GOAL OF THE EXERCISE :: Among the lines below, copy each one in which "October" appears.
───── INPUT ─────
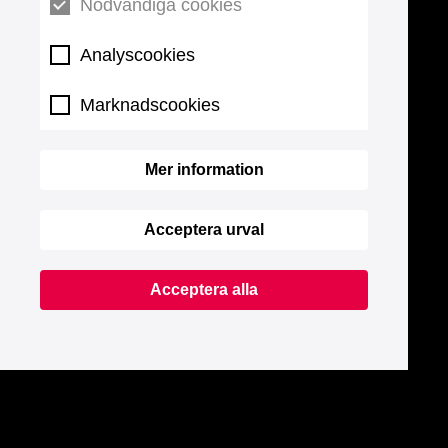
Nödvändiga cookies
Analyscookies
Marknadscookies
Mer information
Acceptera urval
Acceptera alla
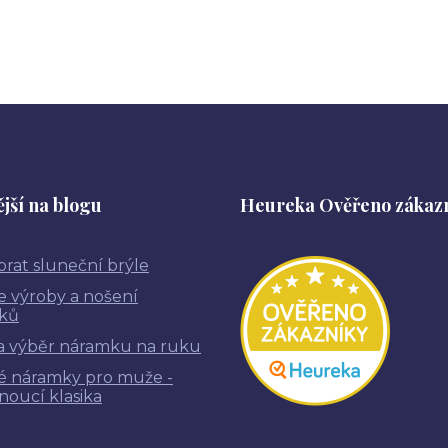
jší na blogu
Heureka Ověřeno zákaz
brat sluneční brýle
ie výroby a nošení
ků
a výběr náramku na ruku
é náramky pro muže -
noucí klasika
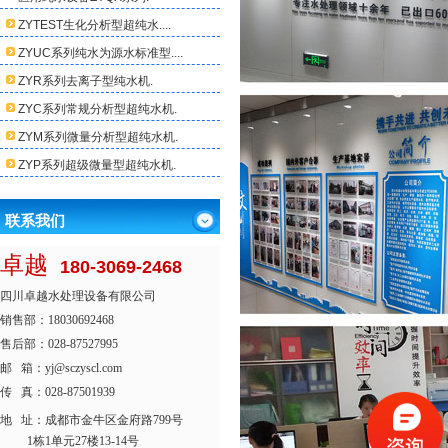
ZYTEST生化分析型超纯水....
ZYUC系列纯水为源水标准型....
ZYR系列去离子型纯水机.
ZYC系列常规分析型超纯水机.
ZYM系列微量分析型超纯水机.
ZYP系列超级微量型超纯水机.
联系我们
卓越
180-3069-2468
四川卓越水处理设备有限公司
销售部：18030692468
售后部：028-87527995
邮 箱：yj@sczyscl.com
传 真：028-87501939
地 址：
成都市金牛区金府路799号
1栋1单元27楼13-14号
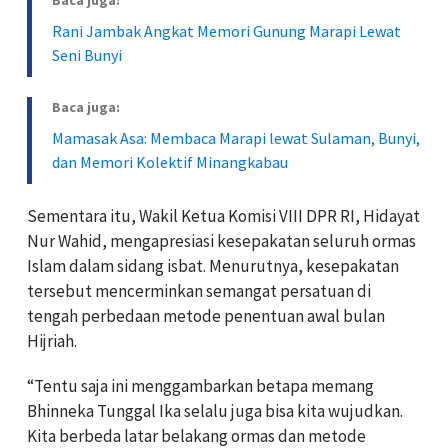
Rani Jambak Angkat Memori Gunung Marapi Lewat
Seni Bunyi
Baca juga:
Mamasak Asa: Membaca Marapi lewat Sulaman, Bunyi,
dan Memori Kolektif Minangkabau
Sementara itu, Wakil Ketua Komisi VIII DPR RI, Hidayat
Nur Wahid, mengapresiasi kesepakatan seluruh ormas
Islam dalam sidang isbat. Menurutnya, kesepakatan
tersebut mencerminkan semangat persatuan di
tengah perbedaan metode penentuan awal bulan
Hijriah.
“Tentu saja ini menggambarkan betapa memang
Bhinneka Tunggal Ika selalu juga bisa kita wujudkan.
Kita berbeda latar belakang ormas dan metode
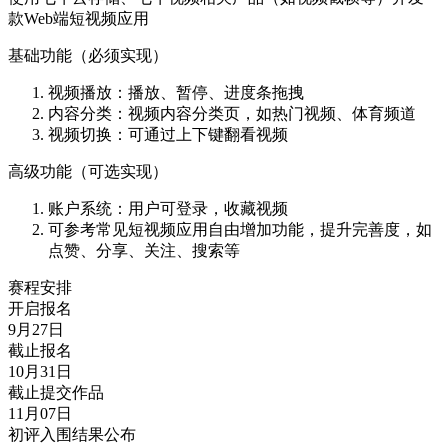
款Web端短视频应用
基础功能（必须实现）
视频播放：播放、暂停、进度条拖拽
内容分类：视频内容分类页，如热门视频、体育频道
­视频切换：可通过上下键翻看视频
高级功能（可选实现）
账户系统：用户可登录，收藏视频
可参考常见短视频应用自由增加功能，提升完善度，如
点赞、分享、关注、搜索等
赛程安排
开启报名
9月27日
截止报名
10月31日
截止提交作品
11月07日
初评入围结果公布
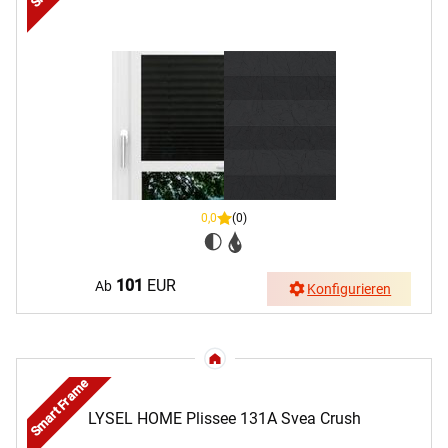
0,0
(0)
101
EUR
Ab
Konfigurieren
Smart Frame
LYSEL HOME Plissee 131A Svea Crush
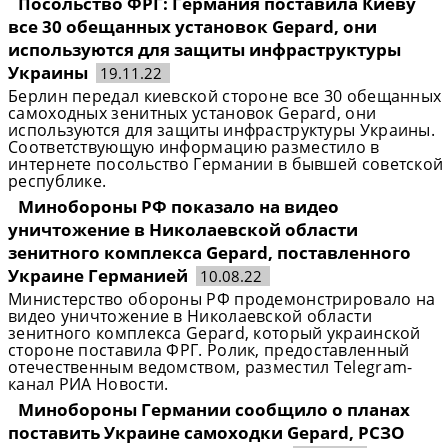
Посольство ФРГ: Германия поставила Киеву
все 30 обещанных установок Gepard, они
используются для защиты инфраструктуры
Украины
19.11.22
Берлин передал киевской стороне все 30 обещанных
самоходных зенитных установок Gepard, они
используются для защиты инфраструктуры Украины.
Соответствующую информацию разместило в
интернете посольство Германии в бывшей советской
республике.
Минобороны РФ показало на видео
уничтожение в Николаевской области
зенитного комплекса Gepard, поставленного
Украине Германией
10.08.22
Министерство обороны РФ продемонстрировало на
видео уничтожение в Николаевской области
зенитного комплекса Gepard, который украинской
стороне поставила ФРГ. Ролик, предоставленный
отечественным ведомством, разместил Telegram-
канал РИА Новости.
Минобороны Германии сообщило о планах
поставить Украине самоходки Gepard, РСЗО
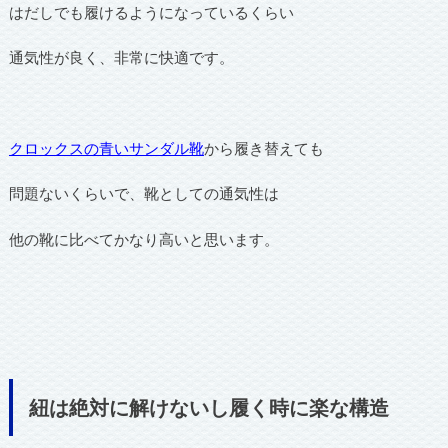
はだしでも履けるようになっているくらい
通気性が良く、非常に快適です。
クロックスの青いサンダル靴
から履き替えても
問題ないくらいで、靴としての通気性は
他の靴に比べてかなり高いと思います。
紐は絶対に解けないし履く時に楽な構造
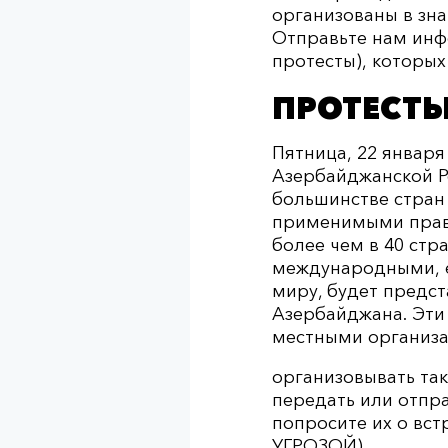
организованы в зн
Отправьте нам инф
протесты), которых 
ПРОТЕСТ
Пятница, 22 января
Азербайджанской Р
большинстве стран 
применимыми прави
более чем в 40 стр
международными, е
миру, будет предст
Азербайджана. Эти
местными организа
организовывать та
передать или отпра
попросите их о вс
УГРОЗОЙ)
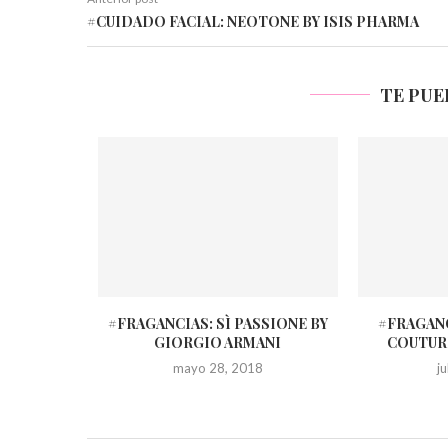
#CUIDADO FACIAL: NEOTONE BY ISIS PHARMA
TE PUE
 BLUSH BY
#FRAGANCIAS: SÌ PASSIONE BY
#FRAGANC
S
GIORGIO ARMANI
COUTUR
16
mayo 28, 2018
j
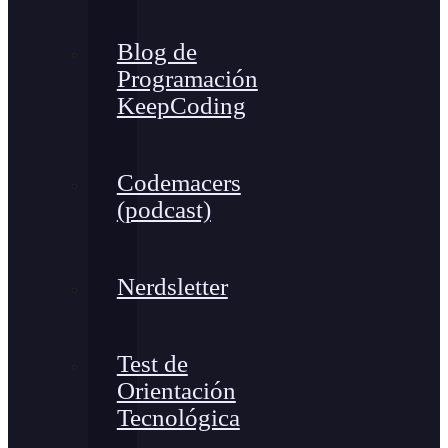
Blog de
Programación
KeepCoding
Codemacers
(podcast)
Nerdsletter
Test de
Orientación
Tecnológica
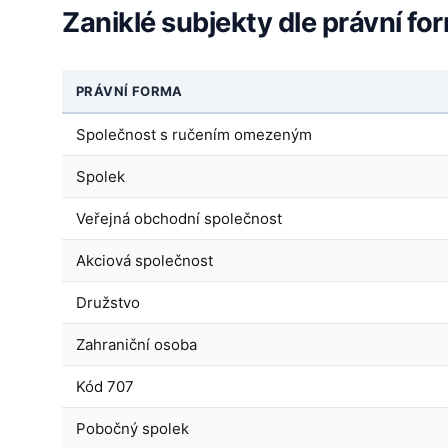
Zaniklé subjekty dle právní fo
PRÁVNÍ FORMA
Společnost s ručením omezeným
Spolek
Veřejná obchodní společnost
Akciová společnost
Družstvo
Zahraniční osoba
Kód 707
Pobočný spolek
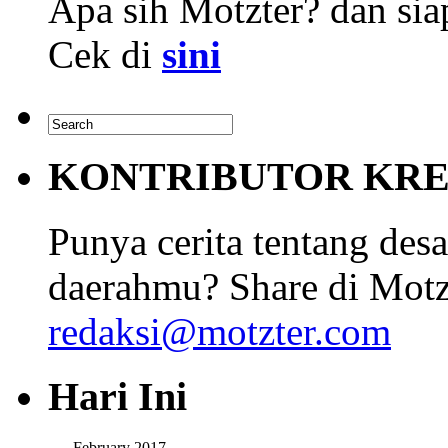
Apa sih Motzter? dan siap
Cek di
sini
KONTRIBUTOR KRE
Punya cerita tentang desa
daerahmu? Share di Motz
redaksi@motzter.com
Hari Ini
February 2017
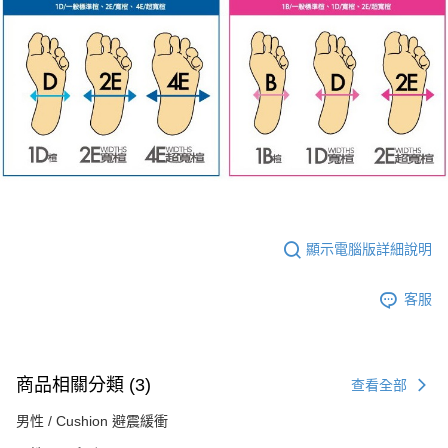
顯示電腦版詳細說明
客服
商品相關分類 (3)
查看全部
男性 / Cushion 避震緩衝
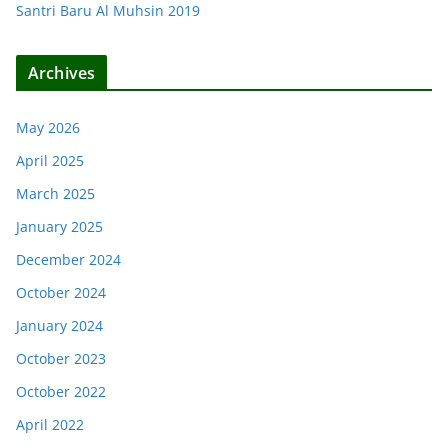
Santri Baru Al Muhsin 2019
Archives
May 2026
April 2025
March 2025
January 2025
December 2024
October 2024
January 2024
October 2023
October 2022
April 2022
─────
TASK RESULT ::
October 2024
October 2023
October 2022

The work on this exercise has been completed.